Copy, from the data below, every line that has "drainase" in it.

*Saved data entries*:
++++++
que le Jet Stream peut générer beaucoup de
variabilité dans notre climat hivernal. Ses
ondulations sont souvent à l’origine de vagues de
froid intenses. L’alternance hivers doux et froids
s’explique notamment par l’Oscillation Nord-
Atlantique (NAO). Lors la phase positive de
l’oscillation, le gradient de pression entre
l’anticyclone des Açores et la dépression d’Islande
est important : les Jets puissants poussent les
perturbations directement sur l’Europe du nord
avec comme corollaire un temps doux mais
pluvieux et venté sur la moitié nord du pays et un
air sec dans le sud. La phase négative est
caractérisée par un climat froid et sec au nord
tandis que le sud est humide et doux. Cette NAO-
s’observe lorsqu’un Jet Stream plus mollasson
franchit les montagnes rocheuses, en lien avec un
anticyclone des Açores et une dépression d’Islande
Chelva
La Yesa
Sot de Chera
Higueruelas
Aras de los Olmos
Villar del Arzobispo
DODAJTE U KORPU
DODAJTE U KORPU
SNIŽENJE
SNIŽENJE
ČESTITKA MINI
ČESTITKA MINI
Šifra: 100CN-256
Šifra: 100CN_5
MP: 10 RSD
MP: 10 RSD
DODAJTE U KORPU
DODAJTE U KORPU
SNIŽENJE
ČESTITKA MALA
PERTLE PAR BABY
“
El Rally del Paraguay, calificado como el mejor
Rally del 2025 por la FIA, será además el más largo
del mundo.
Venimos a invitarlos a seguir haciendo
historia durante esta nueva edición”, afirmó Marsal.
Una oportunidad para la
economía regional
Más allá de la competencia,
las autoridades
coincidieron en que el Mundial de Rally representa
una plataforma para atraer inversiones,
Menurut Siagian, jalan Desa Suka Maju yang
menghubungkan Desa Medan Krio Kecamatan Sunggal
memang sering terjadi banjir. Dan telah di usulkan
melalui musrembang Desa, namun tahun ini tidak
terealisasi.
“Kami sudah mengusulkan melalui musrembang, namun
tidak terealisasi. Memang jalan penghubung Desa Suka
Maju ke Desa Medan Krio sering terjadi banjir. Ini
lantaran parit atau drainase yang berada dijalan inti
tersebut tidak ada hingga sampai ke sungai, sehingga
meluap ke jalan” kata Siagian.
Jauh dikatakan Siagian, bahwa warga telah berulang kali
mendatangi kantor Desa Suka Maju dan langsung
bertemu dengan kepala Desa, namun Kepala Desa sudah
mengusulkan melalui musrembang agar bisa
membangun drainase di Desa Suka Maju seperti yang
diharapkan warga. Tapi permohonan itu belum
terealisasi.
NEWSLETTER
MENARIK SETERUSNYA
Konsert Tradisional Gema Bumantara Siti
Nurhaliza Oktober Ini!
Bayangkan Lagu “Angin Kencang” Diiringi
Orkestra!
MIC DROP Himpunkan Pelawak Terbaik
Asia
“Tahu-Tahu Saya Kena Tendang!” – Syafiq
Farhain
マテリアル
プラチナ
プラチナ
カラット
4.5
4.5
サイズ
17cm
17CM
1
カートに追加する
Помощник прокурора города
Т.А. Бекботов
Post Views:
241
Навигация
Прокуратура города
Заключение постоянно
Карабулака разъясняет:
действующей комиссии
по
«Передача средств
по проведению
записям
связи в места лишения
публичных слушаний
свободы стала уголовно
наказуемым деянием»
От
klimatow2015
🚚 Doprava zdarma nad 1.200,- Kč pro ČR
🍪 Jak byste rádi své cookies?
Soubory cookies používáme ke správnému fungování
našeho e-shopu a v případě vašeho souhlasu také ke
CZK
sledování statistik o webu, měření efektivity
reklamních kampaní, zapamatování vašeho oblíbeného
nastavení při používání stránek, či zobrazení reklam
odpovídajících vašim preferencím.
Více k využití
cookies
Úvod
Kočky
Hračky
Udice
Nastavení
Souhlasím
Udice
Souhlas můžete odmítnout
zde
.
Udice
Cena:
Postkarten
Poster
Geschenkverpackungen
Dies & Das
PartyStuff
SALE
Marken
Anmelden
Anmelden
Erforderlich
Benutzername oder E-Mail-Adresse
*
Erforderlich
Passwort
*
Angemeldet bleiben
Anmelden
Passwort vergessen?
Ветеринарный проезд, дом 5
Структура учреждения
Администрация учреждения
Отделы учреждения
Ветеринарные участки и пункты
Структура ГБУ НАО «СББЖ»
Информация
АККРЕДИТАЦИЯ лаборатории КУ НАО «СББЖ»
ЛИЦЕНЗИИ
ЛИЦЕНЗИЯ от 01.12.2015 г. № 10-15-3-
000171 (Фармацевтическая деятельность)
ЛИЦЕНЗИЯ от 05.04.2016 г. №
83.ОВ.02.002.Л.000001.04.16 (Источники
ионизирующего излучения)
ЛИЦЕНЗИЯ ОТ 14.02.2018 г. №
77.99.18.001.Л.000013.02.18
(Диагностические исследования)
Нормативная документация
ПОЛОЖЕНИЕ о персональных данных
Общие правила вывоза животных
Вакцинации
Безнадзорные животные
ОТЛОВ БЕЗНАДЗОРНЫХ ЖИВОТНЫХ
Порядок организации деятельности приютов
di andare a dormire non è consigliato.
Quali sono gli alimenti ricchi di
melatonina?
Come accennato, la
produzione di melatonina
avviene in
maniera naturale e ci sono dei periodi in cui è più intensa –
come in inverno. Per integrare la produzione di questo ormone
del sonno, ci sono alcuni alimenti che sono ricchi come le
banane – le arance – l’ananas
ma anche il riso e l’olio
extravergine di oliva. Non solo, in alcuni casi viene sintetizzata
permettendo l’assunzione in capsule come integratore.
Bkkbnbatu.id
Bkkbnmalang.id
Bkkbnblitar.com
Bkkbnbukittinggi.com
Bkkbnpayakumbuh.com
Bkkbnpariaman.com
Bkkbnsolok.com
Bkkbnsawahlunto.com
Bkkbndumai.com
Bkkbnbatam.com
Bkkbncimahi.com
++++++
*Answer to this exercise*:
lantaran parit atau drainase yang berada dijalan inti
membangun drainase di Desa Suka Maju seperti yang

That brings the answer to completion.